Wednesday, January 7, 2015

Richard Prosch, Devil’s Run

If there’s such a thing as comic violence in the western, Richard Prosch is a gentle master of it. There is shooting and fighting enough in his Devil’s Run—and work for the undertaker—but it’s a story told with a wry and barely suppressed grin.

The central character is Prosch’s “Peregrine,” John Coburn, a gun for hire who’s taken the job of escorting a man improbably named Tie-Down Sam Gustaffson, from Missouri to Nebraska, where he is to appear as a witness in a murder trial.

Family ties, however, produce an obstacle as the two men stop overnight at a river town called Bindlestick, and for a while it looks like they won’t make it out alive. They are joined in their attempt to escape by Margo Blaze, proprietress of the town’s hotel and whose bed was warmed the previous night by our man Coburn.

Suspense builds as Prosch offers an escape route dating from the days of the Underground Railroad, but escape itself turns out to be not so easy, even while the story’s villains are less than competent as adversarieswherein lies much of the comedy.

Prosch’s storytelling sensibility is modern and ironic, but there is a nod to old-fashioned pulp fiction in the cliffhanger endings to most of the chapters. Novella-length, Devil’s Run is a swiftly told and breezy read. It is currently available in ebook format at amazon.
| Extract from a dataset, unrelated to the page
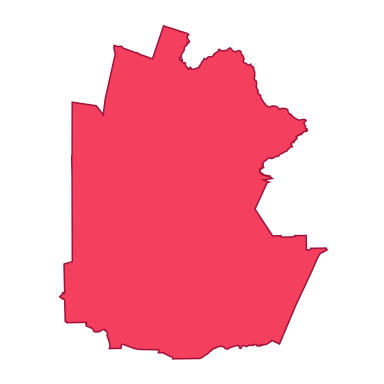 the district of Rotorua District, Bay of Plenty, New Zealand, rotated 179°
{"feature_id": "76426892B632863576138", "entity_name": "Rotorua District", "entity_type": "district", "adm_level": 2, "iso_a3": "NZL", "parent_name": "New Zealand", "parent_adm1": "Bay of Plenty", "projection": "natural_earth1", "projection_center": [176.197, -38.253], "detail": "fine", "context": "isolated", "style": "filled", "palette": "rose", "viewbox_px": 384, "rotation_deg": 179, "n_neighbors": 0, "source": "geoboundaries", "source_scale": "gbopen_adm2", "svg_char_len": 5891}
<svg xmlns="http://www.w3.org/2000/svg" viewBox="0 0 384 384"><g transform="rotate(179 192 192)"><path d="M76.7,261.8L78.5,262.6L80.6,262.5L83.8,261.9L88.1,264.1L89.2,265.3L90.7,266.2L91.1,266.7L91.2,267.4L91.7,267.7L91.8,268.0L92.4,267.6L93.5,268.7L94.6,270.4L94.9,272.6L96.9,273.8L99.4,273.9L100.8,274.2L101.7,273.4L102.9,273.2L103.3,273.4L104.7,275.1L106.7,276.2L110.5,276.7L112.1,275.7L112.9,275.6L113.6,275.7L114.3,276.2L115.9,276.7L117.6,279.1L119.0,280.6L119.4,281.7L120.7,283.4L121.4,284.9L121.6,285.9L121.5,286.9L122.5,287.9L122.8,288.5L124.3,289.7L124.6,290.3L124.6,291.2L123.9,291.8L125.1,293.7L125.9,296.6L125.9,297.5L125.4,298.8L125.6,299.5L125.6,300.6L126.1,302.2L127.6,303.2L127.9,304.6L127.1,306.8L127.3,308.3L127.1,309.7L127.3,311.2L127.9,312.2L127.9,313.5L128.3,314.7L128.3,315.7L130.8,317.4L131.1,318.8L132.7,317.9L133.4,317.9L135.4,319.4L137.9,320.7L138.6,321.4L138.6,322.0L137.7,323.6L137.7,324.6L138.0,324.9L138.0,325.6L138.6,327.2L140.1,329.1L140.8,331.8L141.5,332.3L143.0,332.6L144.0,332.0L147.0,331.5L149.1,332.7L150.7,335.0L151.5,335.4L152.9,334.8L154.2,333.3L155.9,332.9L160.1,332.5L160.6,332.7L161.7,334.1L162.6,334.1L163.0,333.7L163.3,332.6L163.8,332.0L167.4,329.7L168.1,328.8L168.4,327.9L169.8,326.9L170.7,326.6L171.8,327.0L173.4,326.8L174.5,325.8L175.1,324.7L175.7,324.4L176.5,324.6L177.3,325.3L177.6,325.2L178.2,323.4L179.8,322.0L180.9,319.6L182.3,318.1L182.4,317.0L182.7,316.6L184.3,316.2L185.6,315.4L187.0,315.0L190.3,314.6L190.7,315.0L190.7,315.8L191.0,316.3L191.4,316.7L191.9,316.7L192.2,316.4L192.7,315.0L193.3,314.7L193.7,314.9L194.4,316.4L196.1,318.2L196.4,319.4L196.2,320.5L196.5,321.2L197.0,321.5L198.2,321.1L198.9,321.6L199.4,322.7L199.5,323.5L199.3,324.4L199.5,324.9L200.0,324.7L200.7,323.6L201.5,323.6L201.7,324.2L201.7,325.2L202.4,326.3L202.0,326.6L200.7,326.4L200.1,326.7L200.1,327.0L200.5,328.6L200.4,329.3L197.9,333.0L197.2,334.5L197.4,336.1L197.3,336.7L195.3,338.4L193.6,340.4L193.6,340.9L194.1,341.1L194.3,341.5L192.6,341.5L191.9,342.1L191.9,342.7L193.3,344.5L194.2,347.2L194.0,348.0L192.5,349.3L193.5,350.4L217.5,358.6L229.2,325.8L242.1,330.7L242.7,331.2L245.0,332.4L245.6,332.2L258.0,336.9L260.1,339.0L263.8,338.7L267.1,340.0L267.4,339.4L267.6,337.2L266.4,331.6L266.4,330.8L277.1,286.8L279.4,270.8L286.2,279.9L310.2,283.9L311.2,232.3L311.7,229.0L311.6,212.3L312.9,124.4L321.2,122.2L321.1,93.2L321.9,92.7L322.9,93.8L323.2,93.4L322.8,92.9L323.0,92.8L322.9,92.4L323.6,92.1L323.9,91.4L325.1,90.7L326.1,89.6L326.1,89.4L325.6,89.1L324.5,88.6L323.9,87.6L323.0,87.5L322.6,87.0L322.0,87.0L321.5,86.7L321.2,86.0L321.0,64.6L319.7,64.6L319.6,63.9L319.2,63.3L318.7,63.5L299.9,63.5L300.2,62.5L299.6,62.1L300.2,61.7L300.1,61.3L300.4,60.9L299.9,59.8L298.7,59.2L297.5,59.0L296.4,58.1L295.1,58.1L294.6,57.8L294.3,57.2L293.4,56.4L292.8,55.1L292.7,54.5L291.5,53.9L290.5,53.6L289.1,54.3L288.6,53.8L287.9,53.7L287.2,54.2L286.7,54.2L285.0,55.1L284.5,55.7L284.0,55.9L283.1,56.2L282.6,55.8L281.9,56.0L281.0,55.7L280.9,55.4L281.2,55.0L280.0,54.1L278.9,52.3L278.9,51.4L279.5,50.4L279.5,50.1L279.0,49.5L279.1,48.3L278.0,47.0L278.3,46.2L277.8,45.4L277.7,44.3L277.2,43.0L276.6,38.8L277.4,36.9L265.7,36.9L265.8,38.1L265.4,38.9L265.4,39.9L264.4,41.2L252.1,36.4L247.0,35.5L228.3,34.8L227.9,34.4L228.4,31.8L222.7,31.8L222.7,31.0L214.5,27.0L214.2,26.2L214.3,25.5L186.8,25.4L183.7,27.1L181.2,29.0L179.3,29.8L176.9,32.2L176.4,32.4L175.2,33.3L174.9,34.0L174.3,34.1L173.0,35.1L171.0,35.6L168.5,36.9L167.6,36.9L166.6,37.3L165.2,37.3L163.3,36.6L162.7,36.2L162.1,35.5L160.5,34.5L159.3,34.4L158.0,34.7L157.6,35.3L156.2,36.0L154.4,36.4L152.1,37.3L151.5,37.2L150.8,37.6L149.2,37.6L148.3,37.8L147.7,37.3L147.3,35.6L146.8,35.3L146.8,34.8L146.5,34.6L145.7,35.0L145.4,36.1L144.9,36.4L144.6,37.2L144.2,37.6L143.6,37.6L143.1,37.3L142.3,37.5L140.7,36.7L140.1,36.6L138.9,37.0L137.8,38.0L136.7,37.5L135.0,37.7L134.1,37.7L133.6,37.4L133.4,37.5L133.1,38.2L132.4,38.3L132.0,38.1L131.0,38.4L130.0,37.8L129.8,37.1L128.9,37.3L128.6,37.0L127.6,37.2L127.0,36.8L127.0,37.5L126.3,37.9L125.6,37.5L125.3,37.8L125.3,37.4L125.1,37.4L124.8,38.0L124.3,37.6L124.0,38.0L123.5,37.9L121.8,38.2L120.8,38.1L115.5,41.2L115.1,42.4L107.2,38.5L89.6,78.2L74.4,109.2L67.8,123.5L65.2,128.0L57.9,131.8L59.0,133.6L72.1,133.6L72.1,133.4L72.3,133.4L74.0,133.8L74.9,132.1L78.6,132.1L78.6,146.5L90.3,146.6L90.3,145.3L103.2,145.3L103.7,146.7L112.2,146.7L129.3,173.8L116.7,200.0L114.7,200.6L120.4,202.8L111.6,204.1L112.1,204.4L112.5,204.2L112.4,205.1L112.9,205.1L113.2,204.8L113.4,205.2L113.7,205.2L113.6,205.8L113.9,206.6L114.5,206.2L114.7,206.7L115.1,206.6L115.5,206.9L116.3,206.5L116.4,207.0L117.2,207.4L117.4,207.4L117.5,206.9L117.9,206.9L118.1,207.5L118.4,207.5L118.5,207.2L119.6,207.6L119.9,208.0L120.7,207.9L120.8,208.8L121.4,209.4L121.8,209.3L121.7,208.5L122.6,209.0L122.9,210.3L123.1,210.5L124.0,210.5L123.5,211.3L123.9,211.7L123.3,213.0L124.0,213.4L124.0,213.8L123.1,214.5L122.0,214.1L121.0,214.9L119.9,215.2L119.9,215.4L120.4,215.4L120.7,215.8L121.0,216.8L120.4,217.1L120.3,217.6L120.5,217.8L121.0,217.6L121.4,218.1L121.1,218.5L121.1,218.8L120.5,219.2L119.2,221.6L116.8,222.8L115.2,224.6L114.0,224.7L112.5,224.1L111.8,224.0L109.3,225.0L107.8,226.0L105.0,226.2L103.2,228.5L101.0,229.1L99.3,230.3L96.5,231.3L95.6,232.5L92.8,235.2L91.7,235.5L90.5,235.1L91.2,235.7L91.5,237.3L92.3,237.8L92.3,238.2L91.8,238.7L91.4,239.5L90.4,239.8L90.0,239.6L89.2,239.7L89.0,240.2L89.9,240.3L89.8,240.8L89.1,241.1L88.9,241.7L87.8,242.0L87.7,242.4L87.1,243.0L86.3,243.2L86.4,243.5L86.3,243.9L86.7,245.2L86.9,245.5L86.4,245.8L85.9,245.5L85.5,246.1L85.4,246.7L83.7,247.0L83.3,247.5L82.6,247.6L82.6,247.9L81.6,247.6L81.0,248.3L80.8,249.0L79.4,249.7L78.9,250.5L78.3,250.7L76.8,250.5L75.7,251.3L75.8,252.1L76.3,252.0L76.4,252.5L76.2,252.7L76.4,252.9L76.2,253.2L77.2,253.4L77.4,255.7L77.8,256.8L78.5,257.6L78.4,258.0L78.9,259.0L78.9,259.4L78.6,259.9L77.6,260.4L76.7,261.4L76.7,261.8Z" fill="#f43f5e" stroke="#9f1239" stroke-width="1.5"/></g></svg>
BITS reviews of other books by Richard Prosch:

Coming up: Naguib Mahfouz, Karnak Cafe


  1. Glad to see the review. I have this one but haven't had a chance to read it yet.

  2. Thank you for the nice review, Ron! I'm gonna steal that line about being a gentle master at comic violence! Much obliged.

  3. Ron, I like the thought of comic element in a western. There is ample scope for that kind of setting, though I have not read any. I have Richard Prosch's "Branham's Due" on my Kindle and I'll be reading it soon this year.

  4. I like comedy in westerns or whatever. It enlivens the narrative.